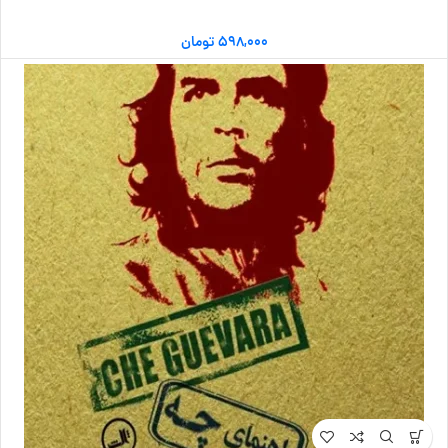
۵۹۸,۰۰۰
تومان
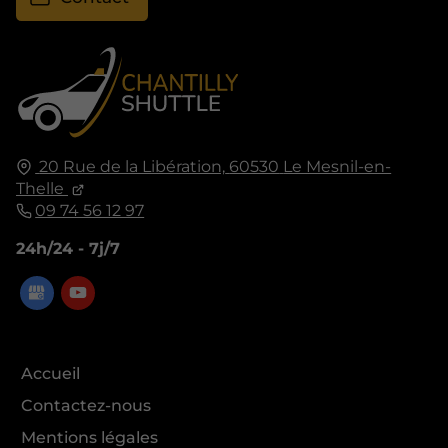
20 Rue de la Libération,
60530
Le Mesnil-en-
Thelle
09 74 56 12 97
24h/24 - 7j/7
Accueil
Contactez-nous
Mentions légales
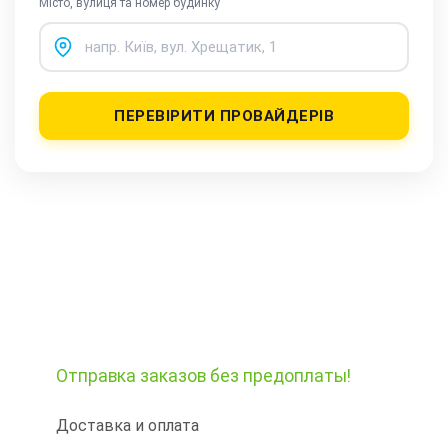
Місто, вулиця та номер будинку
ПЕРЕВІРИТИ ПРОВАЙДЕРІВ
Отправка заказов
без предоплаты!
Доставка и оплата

▬▬▬▬▬▬▬▬▬▬

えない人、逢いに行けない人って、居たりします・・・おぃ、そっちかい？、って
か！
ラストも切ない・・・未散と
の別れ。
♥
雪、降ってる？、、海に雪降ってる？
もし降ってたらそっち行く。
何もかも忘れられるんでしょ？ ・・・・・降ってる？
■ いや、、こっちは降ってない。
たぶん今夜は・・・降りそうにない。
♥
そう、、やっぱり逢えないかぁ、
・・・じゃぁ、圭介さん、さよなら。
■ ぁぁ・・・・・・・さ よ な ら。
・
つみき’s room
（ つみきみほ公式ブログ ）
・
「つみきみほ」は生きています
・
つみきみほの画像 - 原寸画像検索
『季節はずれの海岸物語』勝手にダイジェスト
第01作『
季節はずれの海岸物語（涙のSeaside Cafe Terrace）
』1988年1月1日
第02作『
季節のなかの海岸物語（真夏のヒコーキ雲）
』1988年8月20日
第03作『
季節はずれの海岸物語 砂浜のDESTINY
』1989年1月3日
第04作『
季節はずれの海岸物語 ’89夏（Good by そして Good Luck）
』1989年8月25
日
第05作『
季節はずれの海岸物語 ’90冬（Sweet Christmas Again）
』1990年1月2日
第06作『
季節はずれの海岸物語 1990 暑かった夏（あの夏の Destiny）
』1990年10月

▬▬▬▬▬▬▬▬▬▬

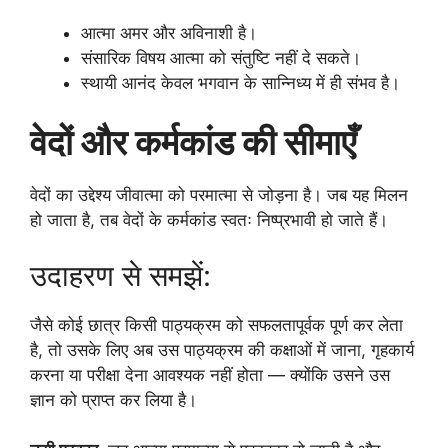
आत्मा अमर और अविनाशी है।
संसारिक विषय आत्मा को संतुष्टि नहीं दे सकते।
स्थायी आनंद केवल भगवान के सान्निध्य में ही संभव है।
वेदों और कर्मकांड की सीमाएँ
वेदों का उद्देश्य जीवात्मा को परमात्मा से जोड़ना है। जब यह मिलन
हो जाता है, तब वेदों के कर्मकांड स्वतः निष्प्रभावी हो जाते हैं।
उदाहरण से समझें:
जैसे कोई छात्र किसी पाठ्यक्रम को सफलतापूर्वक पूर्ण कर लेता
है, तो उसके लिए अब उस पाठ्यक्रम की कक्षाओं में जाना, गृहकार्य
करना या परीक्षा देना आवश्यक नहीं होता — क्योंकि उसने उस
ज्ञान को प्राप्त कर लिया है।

▬▬▬▬▬▬▬▬▬▬

Before answering, check every line of the records for the string "季節はずれの海岸物語", then state how many lines have it, with the number only.

• Output: 6